- **PROBLEM TO WORK ON**
In the listing that follows, locate the line containing "middle dip: (1453, 481)" and the line containing "pinky tip: (1462, 439)". Retype exactly those two lines and every line between them, and nothing more.

- **INFORMATION SUPPLIED**
━━━━━━━━━━

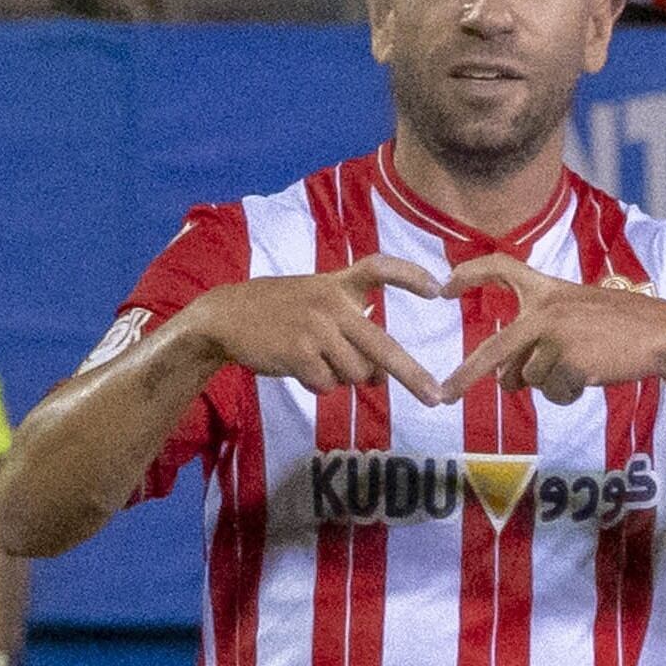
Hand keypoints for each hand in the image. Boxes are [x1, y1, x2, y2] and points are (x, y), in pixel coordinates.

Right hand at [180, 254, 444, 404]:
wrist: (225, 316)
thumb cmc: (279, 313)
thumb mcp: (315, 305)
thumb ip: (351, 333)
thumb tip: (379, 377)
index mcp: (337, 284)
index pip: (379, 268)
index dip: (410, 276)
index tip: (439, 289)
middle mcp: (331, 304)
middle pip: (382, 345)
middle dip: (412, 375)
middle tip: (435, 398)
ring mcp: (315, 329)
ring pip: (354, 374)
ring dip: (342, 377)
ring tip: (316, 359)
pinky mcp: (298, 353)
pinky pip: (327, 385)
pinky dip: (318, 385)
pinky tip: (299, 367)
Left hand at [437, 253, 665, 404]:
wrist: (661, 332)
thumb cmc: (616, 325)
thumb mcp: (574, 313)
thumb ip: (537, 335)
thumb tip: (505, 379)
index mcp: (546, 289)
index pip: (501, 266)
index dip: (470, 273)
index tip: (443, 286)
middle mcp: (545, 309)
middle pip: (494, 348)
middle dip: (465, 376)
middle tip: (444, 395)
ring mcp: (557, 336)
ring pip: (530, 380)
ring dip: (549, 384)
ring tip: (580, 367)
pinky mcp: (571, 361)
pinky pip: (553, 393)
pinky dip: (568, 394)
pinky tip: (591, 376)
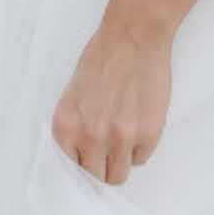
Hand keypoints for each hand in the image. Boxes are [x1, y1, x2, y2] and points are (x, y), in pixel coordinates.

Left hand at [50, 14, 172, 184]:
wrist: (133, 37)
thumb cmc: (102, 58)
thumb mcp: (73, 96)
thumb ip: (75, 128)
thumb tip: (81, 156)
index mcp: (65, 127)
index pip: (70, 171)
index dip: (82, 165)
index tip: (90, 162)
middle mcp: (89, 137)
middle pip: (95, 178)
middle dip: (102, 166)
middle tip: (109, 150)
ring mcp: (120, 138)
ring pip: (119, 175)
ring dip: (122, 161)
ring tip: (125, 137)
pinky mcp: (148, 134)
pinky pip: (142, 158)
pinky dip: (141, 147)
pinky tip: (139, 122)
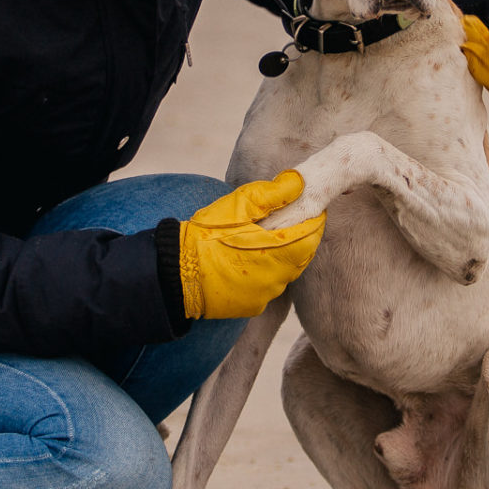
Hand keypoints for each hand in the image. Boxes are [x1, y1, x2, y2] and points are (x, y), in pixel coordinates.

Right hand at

━━━━━━━━━━

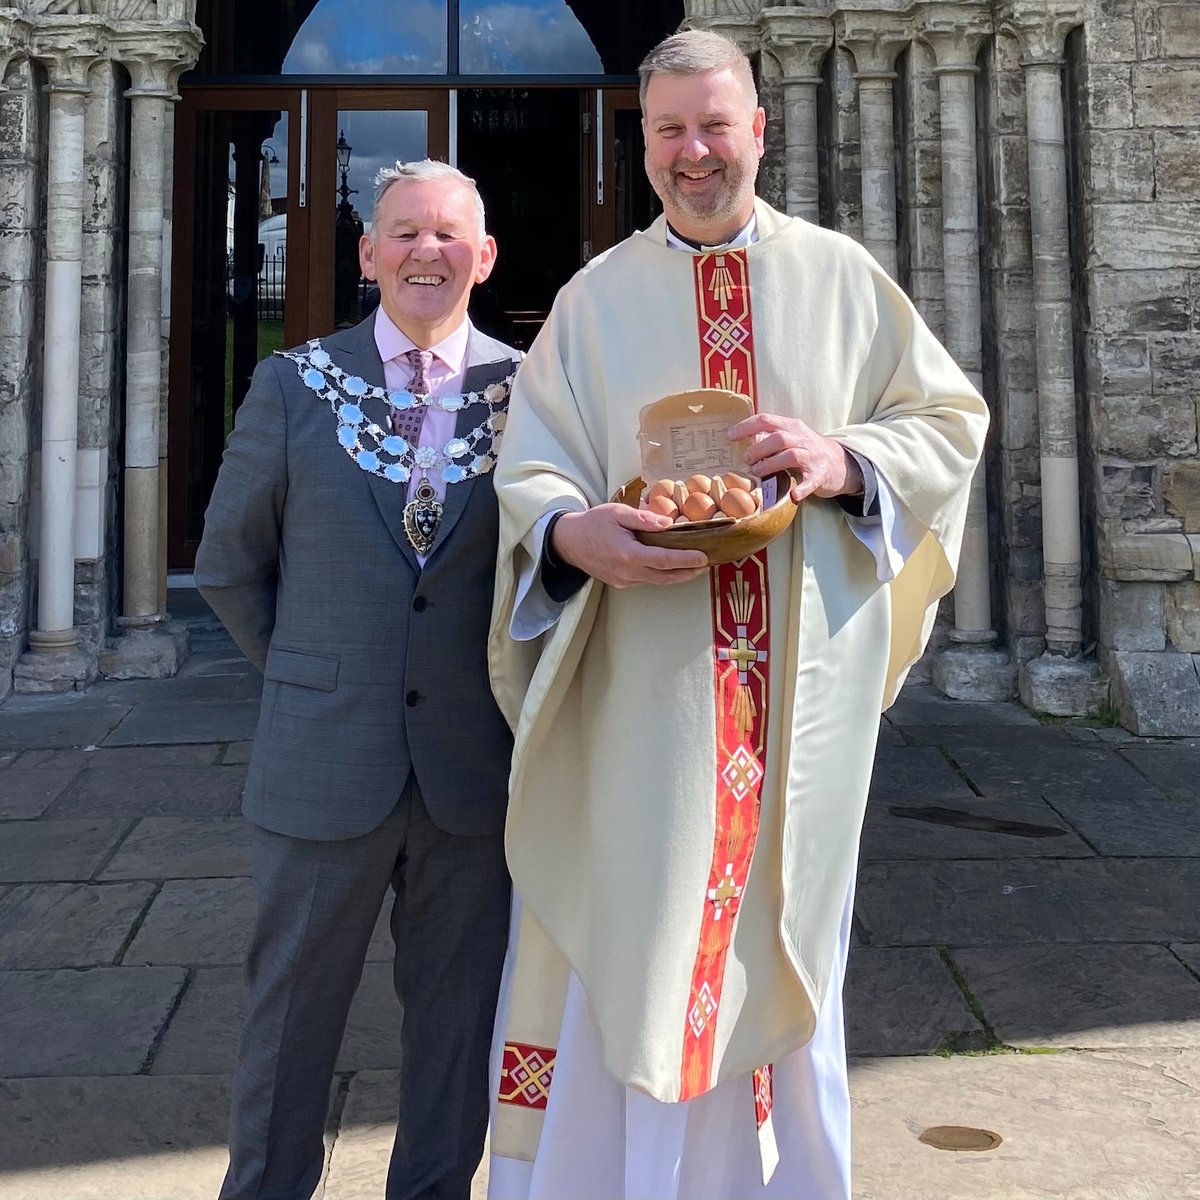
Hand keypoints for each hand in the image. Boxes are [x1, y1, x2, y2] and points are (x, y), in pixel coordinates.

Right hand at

━━━━━━━━━━

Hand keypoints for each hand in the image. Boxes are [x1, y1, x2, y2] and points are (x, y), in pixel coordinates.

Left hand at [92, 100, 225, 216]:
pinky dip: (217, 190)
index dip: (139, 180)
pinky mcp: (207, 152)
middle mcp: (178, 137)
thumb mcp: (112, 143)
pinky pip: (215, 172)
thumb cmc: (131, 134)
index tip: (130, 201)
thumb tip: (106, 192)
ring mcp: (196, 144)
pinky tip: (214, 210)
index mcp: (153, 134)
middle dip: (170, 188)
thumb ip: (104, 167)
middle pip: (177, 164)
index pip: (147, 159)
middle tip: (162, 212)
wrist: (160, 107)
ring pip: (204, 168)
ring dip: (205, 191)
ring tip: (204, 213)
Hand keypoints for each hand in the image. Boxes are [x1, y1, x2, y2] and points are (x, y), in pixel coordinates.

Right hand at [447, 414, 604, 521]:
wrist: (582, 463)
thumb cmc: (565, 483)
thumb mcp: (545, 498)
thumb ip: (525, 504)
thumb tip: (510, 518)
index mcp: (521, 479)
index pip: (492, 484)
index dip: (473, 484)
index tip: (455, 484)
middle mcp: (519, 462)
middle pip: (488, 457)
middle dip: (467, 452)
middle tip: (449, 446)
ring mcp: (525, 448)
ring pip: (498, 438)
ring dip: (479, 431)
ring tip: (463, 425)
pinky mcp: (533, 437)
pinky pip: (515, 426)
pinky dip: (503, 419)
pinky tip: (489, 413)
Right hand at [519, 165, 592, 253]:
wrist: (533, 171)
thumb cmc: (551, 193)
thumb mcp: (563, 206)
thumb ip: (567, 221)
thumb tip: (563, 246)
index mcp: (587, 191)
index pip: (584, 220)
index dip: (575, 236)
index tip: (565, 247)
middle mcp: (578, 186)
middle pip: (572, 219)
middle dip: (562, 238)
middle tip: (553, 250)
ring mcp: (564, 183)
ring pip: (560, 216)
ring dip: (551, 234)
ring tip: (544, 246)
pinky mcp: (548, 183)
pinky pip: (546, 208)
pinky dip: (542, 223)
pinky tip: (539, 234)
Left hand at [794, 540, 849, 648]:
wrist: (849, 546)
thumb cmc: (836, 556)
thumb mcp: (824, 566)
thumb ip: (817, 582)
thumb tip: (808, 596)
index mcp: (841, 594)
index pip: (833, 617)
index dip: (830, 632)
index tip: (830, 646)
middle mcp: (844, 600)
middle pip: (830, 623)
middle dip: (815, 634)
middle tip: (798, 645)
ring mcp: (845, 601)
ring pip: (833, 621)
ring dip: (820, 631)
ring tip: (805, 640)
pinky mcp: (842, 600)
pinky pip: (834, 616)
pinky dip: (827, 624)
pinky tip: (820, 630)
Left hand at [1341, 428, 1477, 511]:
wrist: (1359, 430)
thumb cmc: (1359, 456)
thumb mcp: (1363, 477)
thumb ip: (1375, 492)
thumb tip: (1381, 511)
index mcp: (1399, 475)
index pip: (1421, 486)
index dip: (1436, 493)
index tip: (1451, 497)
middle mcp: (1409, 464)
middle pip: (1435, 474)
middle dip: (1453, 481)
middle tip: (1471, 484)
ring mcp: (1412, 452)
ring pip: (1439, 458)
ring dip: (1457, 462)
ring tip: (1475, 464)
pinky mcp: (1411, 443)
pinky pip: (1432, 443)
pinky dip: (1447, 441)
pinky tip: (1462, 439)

━━━━━━━━━━

- **EXERCISE SOLUTION**
middle dip: (1453, 481)
middle tip: (1471, 484)
ring mcp: (1412, 452)
ring pip: (1439, 458)
ring dip: (1457, 462)
ring tip: (1475, 464)
pinky mcp: (1411, 443)
pinky pip: (1432, 443)
pinky dip: (1447, 441)
pinky tip: (1462, 439)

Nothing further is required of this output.